A Visão dos Deuses
22 de outubro de 2010, Machu Picchu Pueblo
O nosso erro havia sido escalar Wayna Picchu, o pico mais alto de Machu Picchu. Não sei porque havíamos acreditado no nosso guia de bolso, que dizia que era uma subida fácil, que em meia hora se atingia o topo.
Havíamos acordado às quatro da manhã, pois ouvimos relatos que os ônibus para as ruínas ficavam cheios logo cedo. Queríamos ser um dos primeiros a chegar à Macchu Picchu, já que apenas quatrocentas pessoas podiam subir o pico por dia. Aquela era uma experiência única na vida e não pretendíamos desperdiçá-la.
No entanto, não éramos os únicos a pensar assim e, às quatro e meia da manhã, a fila para os ônibus já era assustadora. Lá em cima, na porta de entrada das ruínas, a fila era igualmente gigantesca, mas andava rápido.
Nem todos pretendiam subir Wayna Picchu, assim, quase correndo em meio às ruínas e pensando que deixaríamos para fotografar tudo quando descêssemos, acabamos conseguindo ser um dos primeiros a receber a autorização para a subida.
Apenas meia hora e estaríamos no topo, com uma vista de Machu Picchu que poucos teriam!
Meia hora? Que nada!
Este foi quase o tempo que levamos para cruzar o pequeno morrinho que dava acesso à Wayna Picchu. A verdadeira subida nem havia começado e todos no nosso grupo já estavam exaustos.
A primeira coisa que se pensa quando se sobe aquelas escadinhas estreitas margeando um abismo de floresta e rios é: como é que os incas conseguiram construir isto tudo? Que maravilha!
A segunda coisa que se pensa é: que diabos eu estou fazendo tentando subir este morro?!
Não é coisa para amadores, eu lhes asseguro. O pessoal que estava em forma, provavelmente já acostumados com este tipo de subida, passava pela gente sem nem suar. O ar rarefeito daquelas bandas também não ajudava muito e, na medida em que o tempo passava, ficava mais quente e úmido.

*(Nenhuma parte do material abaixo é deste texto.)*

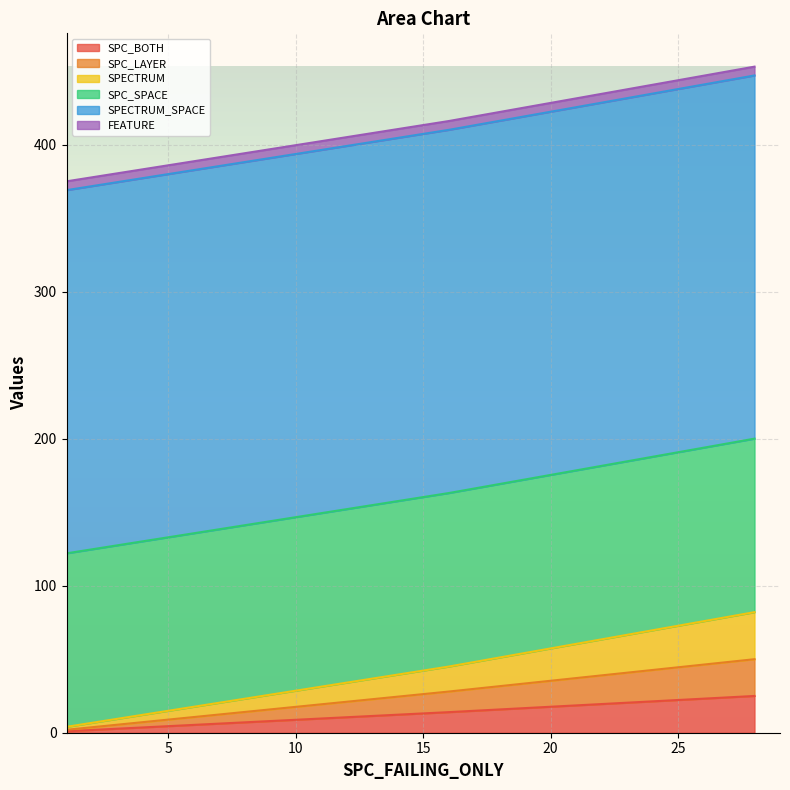

Rank the series by their maximum value, from highest to lowest.

SPECTRUM_SPACE, SPC_SPACE, SPECTRUM, SPC_BOTH, SPC_LAYER, FEATURE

Desistir naquele ponto já não era mais uma opção, era uma questão de honra, ainda mais quando vimos uma placa informando que faltavam vinte minutos para o topo. Olhávamos para cima, mas não havia nenhum sinal de estarmos próximos. Nas expressões das pessoas do nosso grupo havia um misto de desespero, desânimo, cansaço e vontade de chegar logo lá em cima.
Uma placa na entrada do parque proibia trazer garrafas de água para dentro de Machu Picchu e, aparentemente, nós havíamos sido os únicos a respeitar esta proibição. Todos passavam com garrafões de água, refestelando-se, e nós ali, com a língua dependurada, morrendo de sede e cansaço.
Depois de uma hora subindo escadas íngremes, você descobre que suas pernas não respondem mais. Em alguns trechos, tínhamos de escalar engatinhando, como uma criança aprendendo a caminhar.
No mesmo ritmo que a gente, subia uma senhora que parecia ter uns oitenta anos, apoiava-se numa bengala e era assistida por uma ajudande. Esta velhinha serviu de estímulo para o nosso grupo: se ela conseguia, nós também tínhamos de conseguir!
A gente se sentava para descansar um pouco e, quando víamos os cabelinhos grisalhos dela aparecendo lá embaixo, este era o sinal para continuarmos.
Resolvi me adiantar e tentar chegar logo ao topo, deixei o grupo para trás e, finalmente, atingi uns terraços, de onde podia-se ver os Andes peruanos. Estava exausto, com sede, até com medo, e ainda faltava um pouquinho para chegarmos ao final da escalada.
- Já estamos quase lá! - gritei para o pessoal, e minha voz ecoou pelas colinas.
- Nhanhanham! - alguém resmungou algo incompreensível lá debaixo, devia ser a Denise.
O grupo chegava aos terraços ao mesmo tempo em que a velhinha. Terminamos de completar a subida e pudemos ver as pequenas ruínas de Wayna Picchu, com a visão deslumbrante de Machu Picchu. Como havia dito, uma visão que poucos teriam.
Todavia, estávamos tão exauridos que tudo que queríamos era nos deitar e relaxar. Havia sido quase duas horas para subir, e uma hora e meia para descer.
Já embaixo, tiramos um foto com a senhora que nos serviu de inspiração.
Valeu a pena?
Difícil dizer...
No dia seguinte, duas pessoas haviam morrido em Wayna Picchu: uma mulher despencou no precipício e um senhor morreu do coração no topo.
Pelo menos, saímos vivos, então deve ter valido!